= Marlim =

Oil field in Campos Basin, Brazil

Marlim is a giant Brazilian oil field located in the north-eastern part of the Campos Basin, about 110 km offshore Rio de Janeiro, in water depths ranging from 650 to 1,050 m. Marlim means marlin, in Portuguese.

Marlim was originally discovered by well in February 1985. The 75 m column was predominantly unconsolidated sandstone, with a permeability as high as two darcies. The discovery also showed high-gravity oil (17-21 degree API).
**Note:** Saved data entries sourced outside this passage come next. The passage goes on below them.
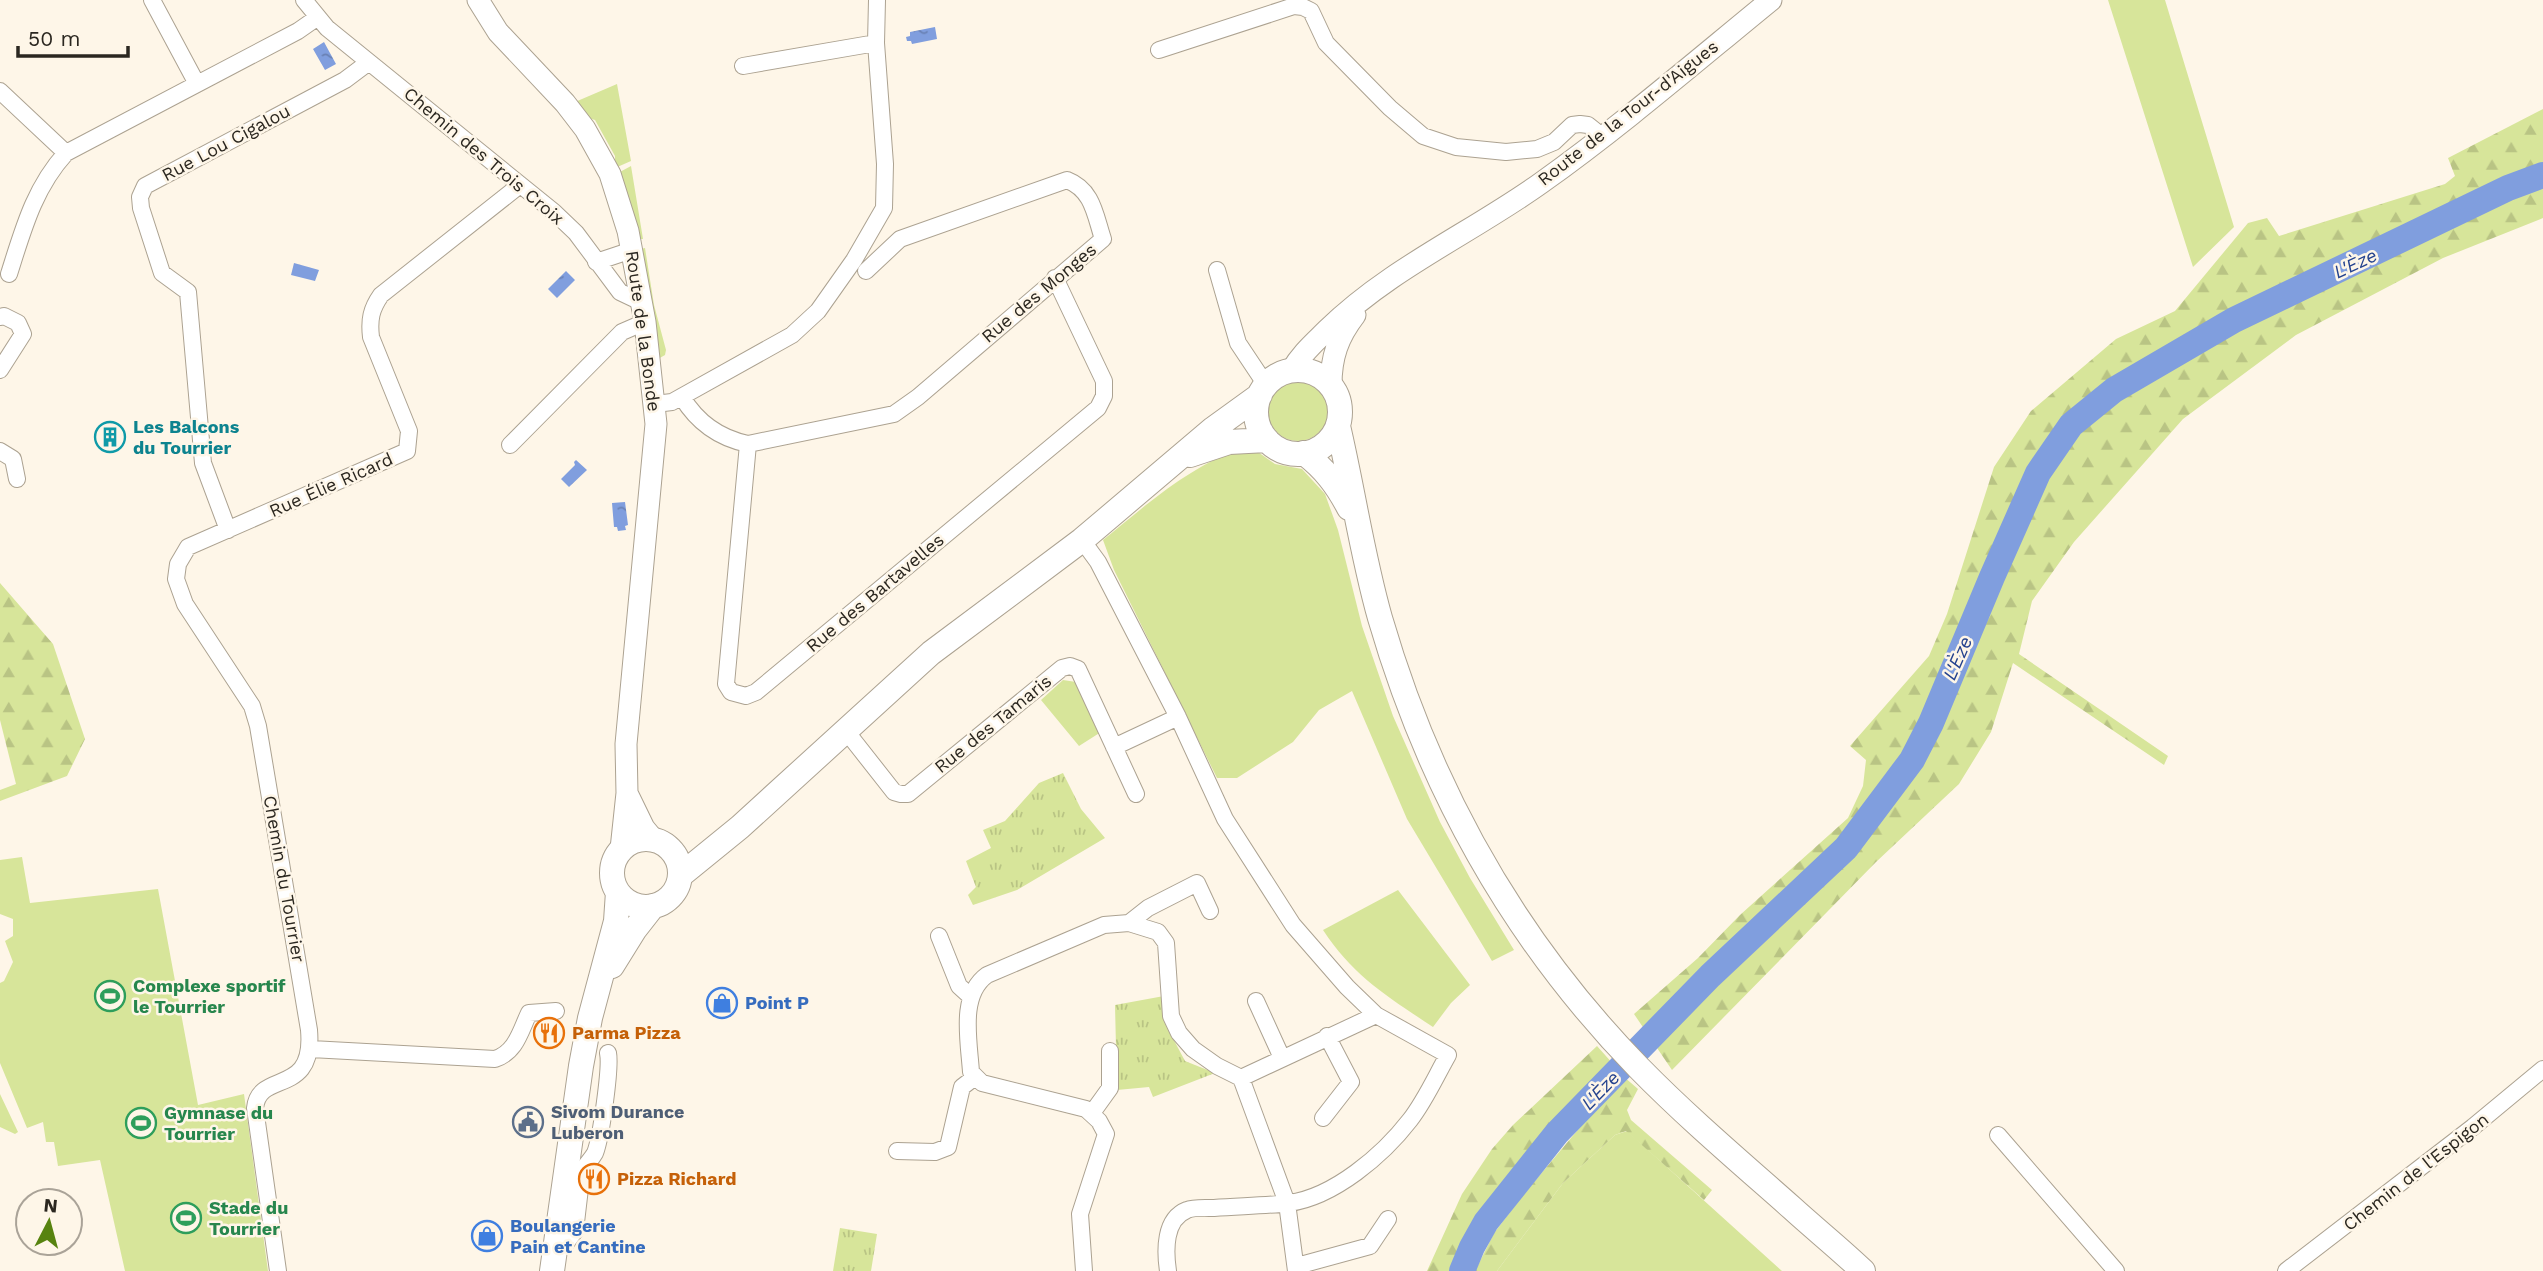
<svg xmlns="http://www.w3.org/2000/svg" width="2543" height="1271" font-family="'Work Sans',sans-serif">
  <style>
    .grass { fill: #d7e59a }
    .forest { fill: url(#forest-firs) }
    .park { fill: url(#park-tufts) }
    .water { fill: url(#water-ripples) }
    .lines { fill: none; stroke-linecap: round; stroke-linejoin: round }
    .river { stroke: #809ede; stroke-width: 26 }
    .minor-casing { stroke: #aca291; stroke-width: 18 }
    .secondary-casing { stroke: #aca291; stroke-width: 23 }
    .primary-casing { stroke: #aca291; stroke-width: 26 }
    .minor { stroke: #fff; stroke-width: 16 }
    .secondary { stroke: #fff; stroke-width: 21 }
    .primary { stroke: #fff; stroke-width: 24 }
    .labels { text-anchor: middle; stroke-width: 5; stroke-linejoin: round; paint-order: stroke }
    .street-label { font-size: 18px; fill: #2b2720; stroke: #fef6e8 }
    .culture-label { font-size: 18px; font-weight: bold; fill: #0d838f; stroke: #fef6e8; text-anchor: start }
    .leisure-label { font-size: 18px; font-weight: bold; fill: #27864d; stroke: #fef6e8; text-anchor: start }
    .shop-label { font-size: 18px; font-weight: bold; fill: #366cbe; stroke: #fef6e8; text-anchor: start }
    .food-label { font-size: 18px; font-weight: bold; fill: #c56008; stroke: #fef6e8; text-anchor: start }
    .service-label { font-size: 18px; font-weight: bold; fill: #4e5e75; stroke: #fef6e8; text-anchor: start }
    .water-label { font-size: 19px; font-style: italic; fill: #24428e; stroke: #fef6e8 }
  </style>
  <defs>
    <pattern id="forest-firs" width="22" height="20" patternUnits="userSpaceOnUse" patternTransform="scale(1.75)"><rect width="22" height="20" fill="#d7e59a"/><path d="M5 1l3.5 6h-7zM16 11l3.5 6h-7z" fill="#b9c484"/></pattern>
    <pattern id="park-tufts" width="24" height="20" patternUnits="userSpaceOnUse" patternTransform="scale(1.75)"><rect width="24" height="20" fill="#d7e59a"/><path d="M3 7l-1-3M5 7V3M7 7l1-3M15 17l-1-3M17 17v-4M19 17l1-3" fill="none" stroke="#b9c484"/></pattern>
    <pattern id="water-ripples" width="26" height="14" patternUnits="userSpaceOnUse" patternTransform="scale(1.75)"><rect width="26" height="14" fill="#809ede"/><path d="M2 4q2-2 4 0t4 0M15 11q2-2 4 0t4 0" fill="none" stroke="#6981b4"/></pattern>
  </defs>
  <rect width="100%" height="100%" fill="#fef6e8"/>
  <!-- grass -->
  <path class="grass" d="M2108 0H2165L2234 227 2193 267Z
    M617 84 631 161 615 168V156L595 120 585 117 575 102Z
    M631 166 643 239H637L618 173Z
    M645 248 654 305 666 350 665 355 658 359 640 249Z
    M1268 411a30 30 0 1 1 60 0a30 30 0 1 1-60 0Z
    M1238 449 1258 452 1275 464 1302 469 1325 494 1338 530 1362 626 1393 716 1440 822 1470 878 1514 950 1492 961 1407 819 1352 691 1319 710 1293 742 1237 778H1217L1114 570 1103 540C1149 503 1182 472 1238 449Z
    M1063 680 1076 682 1101 732 1079 746 1041 700Z
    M22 857 30 903 158 889 198 1105 244 1094 268 1271H125L100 1160 58 1166 54 1142H46L43 1122 27 1128 0 1063V983L4 981 13 962 5 941 13 936V919L0 914V860Z
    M1398 890 1470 985 1451 1003 1433 1027C1388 997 1353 976 1323 930Z
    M0 1094 18 1132 15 1134 0 1127Z
    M1627 1131 1782 1271H1497L1563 1183 1615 1135Z"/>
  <!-- forest -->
  <path class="forest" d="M2543 109V218L2443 258 2296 335 2183 419 2074 542 2032 601 2019 654 2168 756 2164 765 2013 663 1991 732 1959 784 1876 862 1672 1070 1634 1014 1698 958 1740 915 1848 818 1863 786 1866 760 1850 746 1929 656 1947 614 1994 467 2031 411 2116 339 2175 311 2248 223 2267 218 2279 236 2445 184 2455 176 2448 158Z
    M0 583 53 644 85 739 67 776 0 801V790L16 784 0 720Z
    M1597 1046 1614 1065 1503 1185 1471 1230 1454 1271H1427L1462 1194 1492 1149 1513 1125Z
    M1623 1076 1638 1089 1627 1110 1631 1120 1712 1190 1704 1200 1626 1131 1615 1135 1563 1183 1497 1271H1475L1494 1233 1524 1194Z"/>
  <!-- park -->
  <path class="park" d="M1063 773 1081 809 1105 838 1017 890 973 905 968 895 976 887 966 861 991 848 983 830 1005 821 1039 783Z
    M1164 996 1168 1029 1185 1061 1215 1073 1153 1097 1149 1087 1117 1090 1115 1005Z
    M840 1228 877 1234 871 1271H833Z"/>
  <!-- water -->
  <path class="water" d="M935 27 937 39 912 44 911 41H907L906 37 910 36V32Z
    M324 42 336 64 325 70 313 49Z
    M294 263 319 270 315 281 291 275Z
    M566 271 575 280 557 298 548 289Z
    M576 460 587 470 569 487 561 479 575 465 574 462Z
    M625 502 628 525 625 526 626 530 618 531 617 527H614L612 503Z"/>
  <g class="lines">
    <!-- river -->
    <path class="river" d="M1462 1271 1472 1247 1486 1222 1557 1133 1710 976 1846 848 1912 760 1931 723 1992 577 2038 473 2071 425 2114 390 2234 320 2508 188 2543 175"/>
    <!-- minor casing -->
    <g class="minor-casing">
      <path id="minor" d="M152 0 197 84
        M304 0 327 28 554 212 576 233 620 292 641 302
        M1159 50 1294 6 1303 7 1311 11 1326 43 1390 108 1423 136 1456 147 1506 152 1537 149 1554 142 1572 125 1580 124 1588 125 1603 137
        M743 66 876 43
        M0 91 66 153
        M596 262 632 250
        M1217 270 1238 343 1266 385
        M9 274C23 230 34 188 66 153L298 31 318 17
        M0 317 4 316 18 323 23 334 0 370
        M682 397C697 422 719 438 748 444L894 414 918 397 1103 239C1095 215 1093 190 1067 180L900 239 866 271
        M655 404 672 402 792 335 818 311 854 260 884 208 885 164 876 43 877 0
        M748 444 726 684 731 692 746 696 756 692 1098 408 1104 396V381L1055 278
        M510 445 622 332 645 322
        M0 451 13 459 17 479
        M228 530 203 463 188 292 162 273 141 208 140 197 145 186 345 80 369 62
        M1082 540 1098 562 1178 717 1225 819 1293 925 1347 987 1376 1015 1448 1055C1436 1076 1425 1101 1410 1120 1383 1155 1334 1197 1289 1203 1264 1206 1239 1206 1214 1208 1206 1208 1194 1207 1187 1210 1164 1219 1165 1251 1168 1271
        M846 731 894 792 901 794H908L1062 668 1070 666 1078 669 1136 794
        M1114 747 1178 717
        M1129 923 1148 908 1197 883 1210 911
        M939 936 959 986 970 996
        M1256 1001 1282 1058
        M311 1049 495 1059C516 1052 520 1032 529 1013L556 1011
        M1241 1078 1287 1203 1296 1271
        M1092 1113 1110 1088V1051
        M1323 1118 1351 1082 1327 1036
        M1998 1135 2116 1271
        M897 1151 935 1152 948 1147 962 1087 975 1077
        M556 1251 566 1243 575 1231 582 1171C586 1164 591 1160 595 1153 601 1138 611 1067 608 1053
        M1297 1266 1370 1246 1388 1219
        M278 1271 255 1108C259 1069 315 1098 309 1030L258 726 252 706 185 604 176 579 178 564 188 547 407 451 409 431 371 337C369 320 371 309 381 295L520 185
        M1084 1271 1080 1214 1106 1134 1099 1121 1086 1109 982 1083 971 1072C969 1041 959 995 987 975L1104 925 1129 923 1158 932 1166 943 1171 1016 1179 1033 1193 1049 1217 1066 1241 1078 1376 1015
        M2286 1271 2473 1127 2543 1069"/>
    </g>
    <!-- secondary casing -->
    <g class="secondary-casing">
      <path id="secondary" d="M478 0 498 32 565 103 585 129 610 174 628 231 645 322 656 424 626 744 627 793 621 849
        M1292 370C1301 354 1314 343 1327 330 1389 269 1471 233 1541 183 1621 126 1695 62 1771 0
        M1331 385C1331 357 1338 337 1355 315
        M627 793 644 828 653 839"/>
    </g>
    <!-- primary casing -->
    <g class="primary-casing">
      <path id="primary" d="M1256 412a42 42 0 1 1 84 0a42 42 0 1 1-84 0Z
        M1338 426C1353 490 1362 555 1380 618 1430 790 1514 940 1639 1068 1687 1117 1740 1162 1792 1208 1815 1229 1840 1249 1863 1271
        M1304 453C1325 469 1337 485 1349 508
        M1190 455 1229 442 1267 440
        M612 873a34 34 0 1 1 68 0a34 34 0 1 1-68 0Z
        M681 875 740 827 931 653 1082 540 1213 429 1260 395
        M612 966 635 929 653 906
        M552 1271 581 1066 590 1018 616 921 618 892"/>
    </g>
    <!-- minor -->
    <use href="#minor" class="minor"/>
    <!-- secondary -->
    <use href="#secondary" class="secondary"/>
    <!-- primary -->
    <use href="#primary" class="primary"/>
  </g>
  <!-- icons -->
  <defs>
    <g id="building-ring" transform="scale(1.575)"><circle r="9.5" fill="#fef6e8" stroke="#0f9aa8" stroke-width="1.5"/><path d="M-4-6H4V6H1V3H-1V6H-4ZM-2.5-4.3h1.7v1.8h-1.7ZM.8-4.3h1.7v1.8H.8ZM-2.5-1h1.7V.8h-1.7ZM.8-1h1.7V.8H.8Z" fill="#0f9aa8"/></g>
    <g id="stadium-ring" transform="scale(1.575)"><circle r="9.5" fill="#fef6e8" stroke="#2e9e5b" stroke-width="1.5"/><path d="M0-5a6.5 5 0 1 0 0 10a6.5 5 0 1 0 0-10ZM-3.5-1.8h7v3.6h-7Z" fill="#2e9e5b"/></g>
    <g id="shop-ring" transform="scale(1.575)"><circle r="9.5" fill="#fef6e8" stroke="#3f7fe0" stroke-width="1.5"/><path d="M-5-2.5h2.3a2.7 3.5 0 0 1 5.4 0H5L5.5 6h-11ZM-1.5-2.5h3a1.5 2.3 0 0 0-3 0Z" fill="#3f7fe0"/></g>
    <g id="restaurant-ring" transform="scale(1.575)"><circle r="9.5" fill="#fef6e8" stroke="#e8710a" stroke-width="1.5"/><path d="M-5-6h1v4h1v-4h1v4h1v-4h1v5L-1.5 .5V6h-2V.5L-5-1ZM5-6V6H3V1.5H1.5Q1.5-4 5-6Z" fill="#e8710a"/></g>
    <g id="civic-ring" transform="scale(1.575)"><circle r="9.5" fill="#fef6e8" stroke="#5c6f8a" stroke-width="1.5"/><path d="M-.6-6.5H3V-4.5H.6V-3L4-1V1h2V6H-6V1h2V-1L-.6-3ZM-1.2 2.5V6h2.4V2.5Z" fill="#5c6f8a"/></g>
  </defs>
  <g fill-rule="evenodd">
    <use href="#building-ring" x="110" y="437"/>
    <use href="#stadium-ring" x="110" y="996"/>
    <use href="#shop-ring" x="722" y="1003"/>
    <use href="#restaurant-ring" x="549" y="1033"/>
    <use href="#civic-ring" x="528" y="1122"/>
    <use href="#stadium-ring" x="141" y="1123"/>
    <use href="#restaurant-ring" x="594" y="1179"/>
    <use href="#stadium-ring" x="186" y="1218"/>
    <use href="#shop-ring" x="487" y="1236"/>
  </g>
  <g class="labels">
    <!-- street labels -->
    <g class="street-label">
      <text transform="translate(1628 113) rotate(-38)" y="6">Route de la Tour-d'Aigues</text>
      <text transform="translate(226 143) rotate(-28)" y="6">Rue Lou Cigalou</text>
      <text transform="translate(484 156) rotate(40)" y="6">Chemin des Trois Croix</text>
      <text transform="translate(1039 293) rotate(-40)" y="6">Rue des Monges</text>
      <text transform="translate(643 331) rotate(82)" y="6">Route de la Bonde</text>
      <text transform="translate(331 485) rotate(-24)" y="6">Rue Élie Ricard</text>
      <text transform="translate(875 593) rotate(-40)" y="6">Rue des Bartavelles</text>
      <text transform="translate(993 724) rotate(-39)" y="6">Rue des Tamaris</text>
      <text transform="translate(284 879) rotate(80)" y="6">Chemin du Tourrier</text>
      <text transform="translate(2416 1172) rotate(-38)" y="6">Chemin de l'Espigon</text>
    </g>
    <!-- culture labels -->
    <g class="culture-label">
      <text x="133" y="433">Les Balcons<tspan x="133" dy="21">du Tourrier</tspan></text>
    </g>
    <!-- leisure labels -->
    <g class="leisure-label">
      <text x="133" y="992">Complexe sportif<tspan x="133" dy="21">le Tourrier</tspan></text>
      <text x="164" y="1119">Gymnase du<tspan x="164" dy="21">Tourrier</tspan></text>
      <text x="209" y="1214">Stade du<tspan x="209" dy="21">Tourrier</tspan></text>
    </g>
    <!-- shop labels -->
    <g class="shop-label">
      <text x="745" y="1009">Point P</text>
      <text x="510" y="1232">Boulangerie<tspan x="510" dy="21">Pain et Cantine</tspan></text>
    </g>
    <!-- food labels -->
    <g class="food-label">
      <text x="572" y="1039">Parma Pizza</text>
      <text x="617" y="1185">Pizza Richard</text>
    </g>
    <!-- service labels -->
    <g class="service-label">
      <text x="551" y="1118">Sivom Durance<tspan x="551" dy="21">Luberon</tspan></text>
    </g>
    <!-- water labels -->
    <g class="water-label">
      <text transform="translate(2355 263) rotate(-25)" y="7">L'Èze</text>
      <text transform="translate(1957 658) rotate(-66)" y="7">L'Èze</text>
      <text transform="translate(1600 1090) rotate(-46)" y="7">L'Èze</text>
    </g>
  </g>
  <!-- north arrow -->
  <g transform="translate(49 1222) rotate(6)"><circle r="33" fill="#fef6e8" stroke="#aaa398" stroke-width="2"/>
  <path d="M0-5L12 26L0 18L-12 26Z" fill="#57830f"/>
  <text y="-10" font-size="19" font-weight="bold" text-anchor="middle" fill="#2b2720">N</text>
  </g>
  <!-- scale -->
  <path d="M18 46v10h110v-10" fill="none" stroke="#2b2720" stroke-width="3.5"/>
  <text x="28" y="46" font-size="21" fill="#2b2720" stroke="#fef6e8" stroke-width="5" paint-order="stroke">50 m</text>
</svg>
At the time of discovery, the Marlim reservoir had an oil-in-place volume of about 9 billion barrels and an expectated 1.7 billion barrels of oil in total reserves.

==Geology==
The Marlim field consists of a single Oligocene producing horizon of sandstone turbidites, with an area of 152 km^{2}. Reflection seismology in 1972 disclosed a faulted anticline and seismic amplitude bright spot, which was drilled by wildcat 1-RJS-219A in 1985 and discovered oil. The stratigraphy of the Campos Basin starts with the Lower Cretaceous Lago Feia Formation a source rock, followed by the Albian Macae Formation consisting of shallow water carbonates overlain by late Albian shales, marls, calcilutites, and turbidite sandstones. From this formation through most of the Cenozoic, the Campos Formation was deposited, consisting of deep water turbiditic sandstones and shales, the main producers in the Albacora and Marlim fields. Finally, the basin was filled by the Ubatuba Formation, consisting of slope and shelf deposits.